Kira focused on the lock, reaching out to the power in the area. Waiting for a reaction from Maxim’s Mage, she was surprised not to be able to sense him nearby. He had left the ship. Her spirits buoyed by that unexpected windfall, Kira set her mind fully to her task. The illusion of a lock. But if part of that illusion was overlaid by another, an illusion that made part of the lock not there, then it would not hold. The door would be open for her.
Kira knelt before the lock and concentrated, trying to recall how she had done the same thing six months before. The illusion of a lock. The smaller illusion that part of the lock was missing. That—
Chapter Six
Breathing heavily as if after sudden exertion, Kira looked around, totally disoriented.
She was standing in the passageway. This was still the Imperial ship.
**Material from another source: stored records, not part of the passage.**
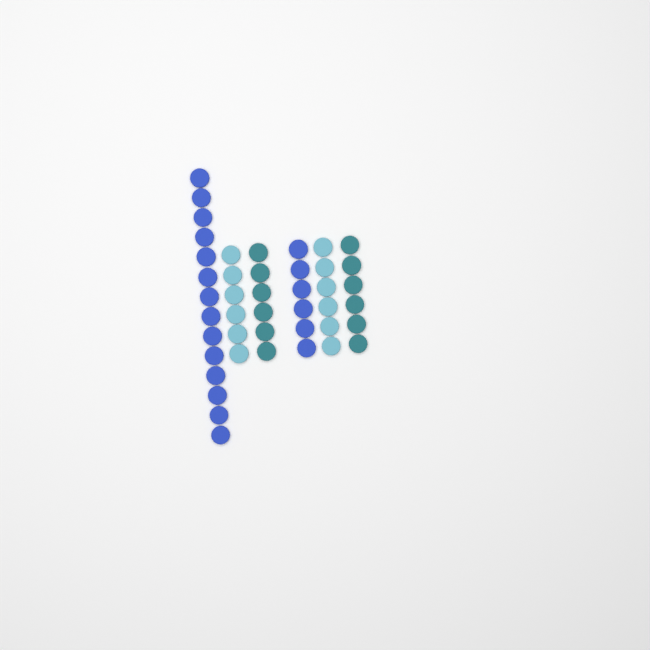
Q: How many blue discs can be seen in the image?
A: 20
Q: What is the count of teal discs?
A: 12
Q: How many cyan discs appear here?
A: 12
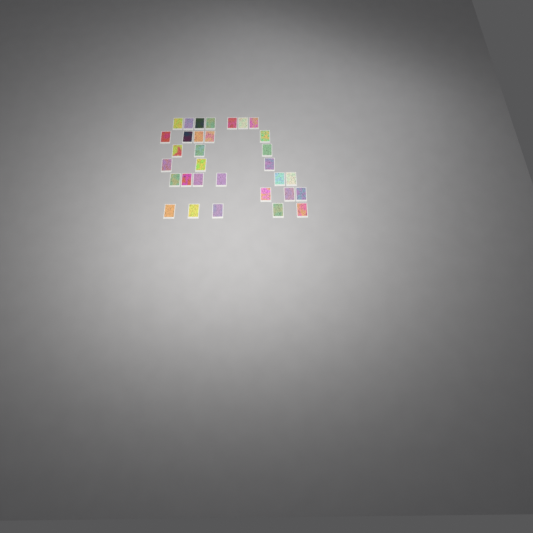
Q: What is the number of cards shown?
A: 32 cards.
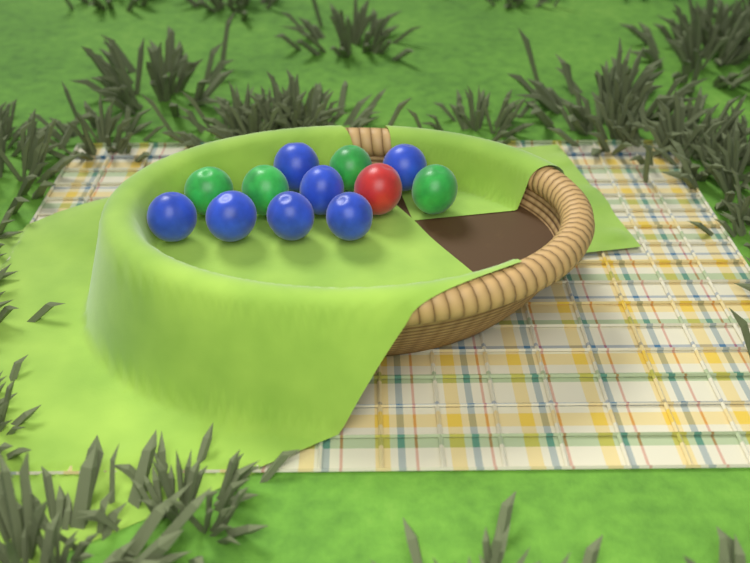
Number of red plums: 1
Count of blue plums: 7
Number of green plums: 4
The bodies of the two guards were lying on the deck outside her door. Both were breathing, but one was bleeding and neither one was conscious.
Kira had an Imperial dagger in her hand. She must have taken it from one of the guards. There was blood on the blade.
Her nose hurt. Something was trickling down from it past the corner of her mouth and over her chin. She reached up to wipe under her nose and saw blood on her fingers. Without really thinking about it she pinched her nose to help stop the flow of blood.